First off, I think it would be helpful to offer some background about what I want to do. I have a time-series dataset that describes air quality in a region, with hour resolution. Each row is an observation, each column is a different parameter (eg. Temperature, Pressure, Particulate matter, etc.) I want to take an average of observations for each hour in the day, across the entire five year dataset. However, I first need to distinguish between summer and winter observations. Here are a few rows for reference:
Date Time WSA WSV WDV WSM SGT T2M T10M DELTA_T PBAR SRAD RH PM25 AQI
0 2015-01-01 00:00:00 0.9 0.2 334 3.2 70.9 29.2 29.1 -0.1 740.4 8 102.5 69.0 157.970495
1 2015-01-01 01:00:00 1.5 0.7 129 4.0 58.8 29.6 29.2 -0.4 740.2 8 102.5 23.5 74.974249
2 2015-01-01 02:00:00 0.8 0.8 70 2.7 18.0 28.7 28.3 -0.4 740.3 7 102.2 40.1 112.326633
3 2015-01-01 03:00:00 1.1 1.0 82 3.4 21.8 28.2 27.8 -0.4 740.1 6 102.0 31.1 90.957082
4 2015-01-01 04:00:00 1.0 0.8 65 4.7 34.3 27.3 27.2 -0.2 739.7 6 101.7 13.7 54.364807
... ... ... ... ... ... ... ... ... ... ... ... ... ... ... ...

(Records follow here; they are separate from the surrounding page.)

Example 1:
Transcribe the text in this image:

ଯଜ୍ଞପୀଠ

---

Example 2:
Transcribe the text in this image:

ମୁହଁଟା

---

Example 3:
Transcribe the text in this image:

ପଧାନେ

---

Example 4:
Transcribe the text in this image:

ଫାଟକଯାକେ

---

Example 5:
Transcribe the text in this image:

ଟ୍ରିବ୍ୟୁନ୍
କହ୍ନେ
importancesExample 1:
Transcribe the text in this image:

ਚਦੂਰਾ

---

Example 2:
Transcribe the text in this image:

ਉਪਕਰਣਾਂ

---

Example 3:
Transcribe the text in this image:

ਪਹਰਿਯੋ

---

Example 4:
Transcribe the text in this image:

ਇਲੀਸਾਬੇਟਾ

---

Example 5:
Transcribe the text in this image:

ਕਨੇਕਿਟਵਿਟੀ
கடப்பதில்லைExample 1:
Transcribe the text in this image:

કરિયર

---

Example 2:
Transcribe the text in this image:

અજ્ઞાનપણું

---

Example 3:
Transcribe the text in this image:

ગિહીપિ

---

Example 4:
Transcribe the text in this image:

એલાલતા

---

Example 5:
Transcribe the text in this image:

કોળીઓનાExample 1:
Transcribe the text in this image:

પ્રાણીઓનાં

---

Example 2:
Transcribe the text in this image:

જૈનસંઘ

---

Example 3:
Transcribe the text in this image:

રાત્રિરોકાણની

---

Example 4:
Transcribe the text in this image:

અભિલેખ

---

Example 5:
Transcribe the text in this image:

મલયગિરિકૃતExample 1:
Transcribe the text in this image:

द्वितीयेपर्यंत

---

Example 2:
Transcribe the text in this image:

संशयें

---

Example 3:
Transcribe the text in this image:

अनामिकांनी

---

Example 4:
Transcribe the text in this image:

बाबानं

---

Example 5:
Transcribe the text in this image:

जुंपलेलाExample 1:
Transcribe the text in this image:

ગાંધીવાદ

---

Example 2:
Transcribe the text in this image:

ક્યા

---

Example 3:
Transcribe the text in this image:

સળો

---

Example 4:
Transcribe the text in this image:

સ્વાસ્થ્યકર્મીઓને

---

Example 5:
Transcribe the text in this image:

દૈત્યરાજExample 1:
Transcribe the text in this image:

43175 2016-12-30 19:00:00 1.7 0.7 268 4.1 63.6 33.8 34.1 0.3 738.8 8 100.7 38.4 108.140704
43176 2016-12-30 20:00:00 1.5 0.1 169 3.3 77.5 33.2 33.7 0.5 738.7 9 101.0 27.2 82.755365
43177 2016-12-30 21:00:00 1.4 0.5 278 4.0 65.7 32.5 32.8 0.3 738.6 9 101.4 42.5 118.236181
43178 2016-12-30 22:00:00 2.8 2.7 277 6.5 16.7 33.2 33.3 0.1 738.6 9 101.6 25.2 78.549356
43179 2016-12-30 23:00:00 1.9 0.3 241 4.2 74.2 31.0 31.6 0.6 738.4 9 100.4 18.7 64.879828
[43180 rows x 15 columns]
I have tried splitting the dataset into two based on season, and plotting each separately. This works, but I cannot manage to make the plot display a legend.
mask = (df['Date'].dt.month > 3) & (df['Date'].dt.month < 10)
summer = df[mask]
winter = df[~mask]
summer = summer.groupby(summer['Time'].dt.hour).mean().reset_index()
winter = winter.groupby(winter['Time'].dt.hour).mean().reset_index()
p = (
ggplot(mapping=aes( x='Time', y='PM25')) +
geom_point(data=summer, color='red')+
geom_point(data=winter, color='blue')
)
print(p)
Plotting with separate dataframes: [1]: https://i.stack.imgur.com/W75kk.png
I did some more research, and learned that plotnine/ggplot can color-code data points based on one of their attributes. This approach requires the data to be a single dataset, so I added a parameter specifying the season. However, when I group by hour, this 'Season' attribute is removed. I assume it is because you cannot take the mean of non-numeric data. As such, I find myself in a bit of a paradox. Here is the my attempt at keeping the data together and adding a 'Season' column:
df.insert(0,'Season', 0)
summer = (df['Date'].dt.month > 3) & (df['Date'].dt.month < 10)
df['Season'] = df.where(summer, other='w')
df['Season'] = df.where(~summer, other='s')
df = df.groupby(df['Time'].dt.hour).mean()
print(df)
p = (
ggplot(data = df, mapping=aes( x='Time', y='PM25', color='Season')) +
geom_point()
)
print(p)
When I try to run this, it raises the following, and if I inspect the dataframe all non-numeric paramters have been removed:
plotnine.exceptions.PlotnineError: "Could not evaluate the 'color' mapping: 'Season' (original error: name 'Season' is not defined)"
Any suggestions would be hugely appreciated.